Here is nslater's script, which I pasted into Automator (I created the Service by following the steps in his commented instructions):
# Word and Character Count service for Mac OS X
#
# Adds a Word and Character Count option to the text selection context menu in all apps
#
# Use Automator.app to create a new service, and then select the Run AppleScript action.
# Paste this code in to the text box, and save as Word and Character Count. Now switch to
# a new app, select some text, and open the context menu to find the new option.
on run {input, parameters}
tell application "System Events"
set _appname to name of first process whose frontmost is true
end tell
set word_count to count words of (input as string)
set character_count to count characters of (input as string)
tell application _appname
display alert "" & word_count & " words, " & character_count & " characters"
end tell
return input
end run
The following AppleScript code will do what you are after:
tell application "System Events" to set frontApplication to (first application process whose frontmost is true)
set theText to my getCurrentTextContents(frontApplication)
if theText is not "" then
set wordCount to count words of theText
set charCount to count characters of theText
tell application (name of frontApplication) to display alert "" & wordCount & " words, " & charCount & " characters"
end
on getCurrentTextContents(ofApplication)
tell application "System Events"
try -- time-out as some UI elements block, notably system sheets
with timeout of 5 seconds
set allElements to entire contents of window 1 of ofApplication
end timeout
on error
return ""
end try
repeat with UIelement in allElements
try –– very large element collections can change before looped through
if focused of UIelement is true then
if attribute "AXSelectedTextRange" of UIelement exists then
set {x, y} to value of attribute "AXSelectedTextRange" of UIelement
if y ≥ x then
return value of attribute "AXSelectedText" of UIelement
else
return value of UIelement
end if
else
return ""
end if
end if
on error errorMessage
log errorMessage
return ""
end try
end repeat
return ""
end tell
end getCurrentTextContents
If you want to use it in service, you will have to set that service to take “No Input” – as Ken Thomases correctly stated in his comment, services only process input if there is a selection. In the case of a “No Input” service, you are essentially creating a global (or app-specific, if you restrict the service to an application) launch point for a script. Any other script launcher that does not steal focus from the app it targets will serve as well (and might be faster – Automator services tend to be veeerrrrryyyyy sssllllooooowwww on first launch).

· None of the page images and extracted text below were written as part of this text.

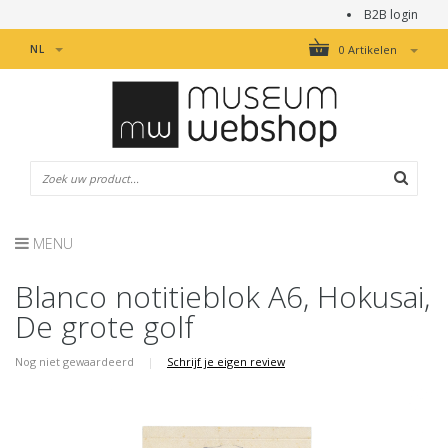
B2B login
NL
0 Artikelen
MENU
Blanco notitieblok A6, Hokusai,
De grote golf
Nog niet gewaardeerd
|
Schrijf je eigen review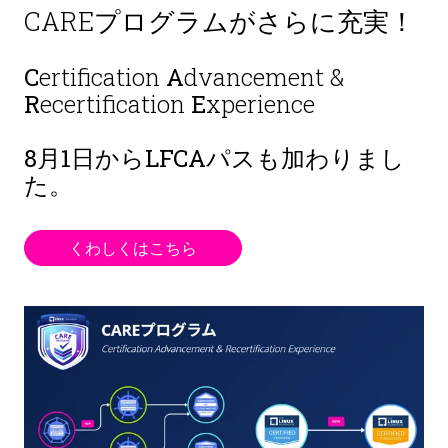
CAREプログラムがさらに充実！
C
ertification
A
dvancement &
R
ecertification
E
xperience
8月1日から
LFCAパスも加わりまし
た。
くわしくはこちら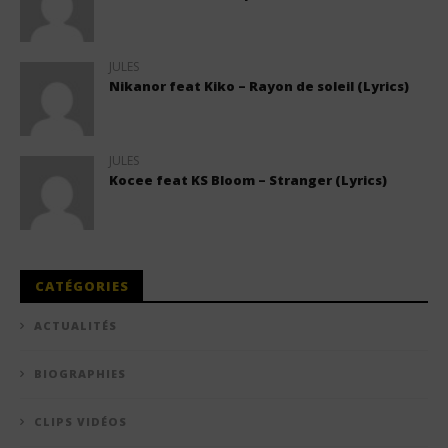
JULES
Nikanor feat Kiko – Rayon de soleil (Lyrics)
JULES
Kocee feat KS Bloom – Stranger (Lyrics)
CATÉGORIES
ACTUALITÉS
BIOGRAPHIES
CLIPS VIDÉOS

Also note the whole thing works through the Accessibility API (the foundation for GUI scripting) and needs access to the API to be enabled by the user – either by checking “Enable Access for Assistive Devices” in the “Accessibility“ pane of System Preferences, or by doing
tell application "System Events" to if not UI elements enabled then
activate
set UI elements enabled to true
end if
it also requires the target application to support the Accessibility API in its text views as defined by Apple (see documentation linked to above), and do so correctly. MS Office applications, don’t, for one (they use non-standard views without selection attributes – thanks #adayzdone), and I wouldn’t be surprised if Adobe CS applications didn’t either. Java and AIR applications will probably be problematic, too.
Finally, while I‘m at the caveat empteor stage, I’ll add the speed of the script depends directly on the complexity of the UI hierarchy of the targeted application. This is not problem in the case of ordinary apps, but it is definitely in the case of WebKit generated web views – aka Safari and co. – as these map the whole DOM to UI elements. Although very laudable in terms of accessibility, this results in a humongous UI hierarchy which will take quite a time to traverse.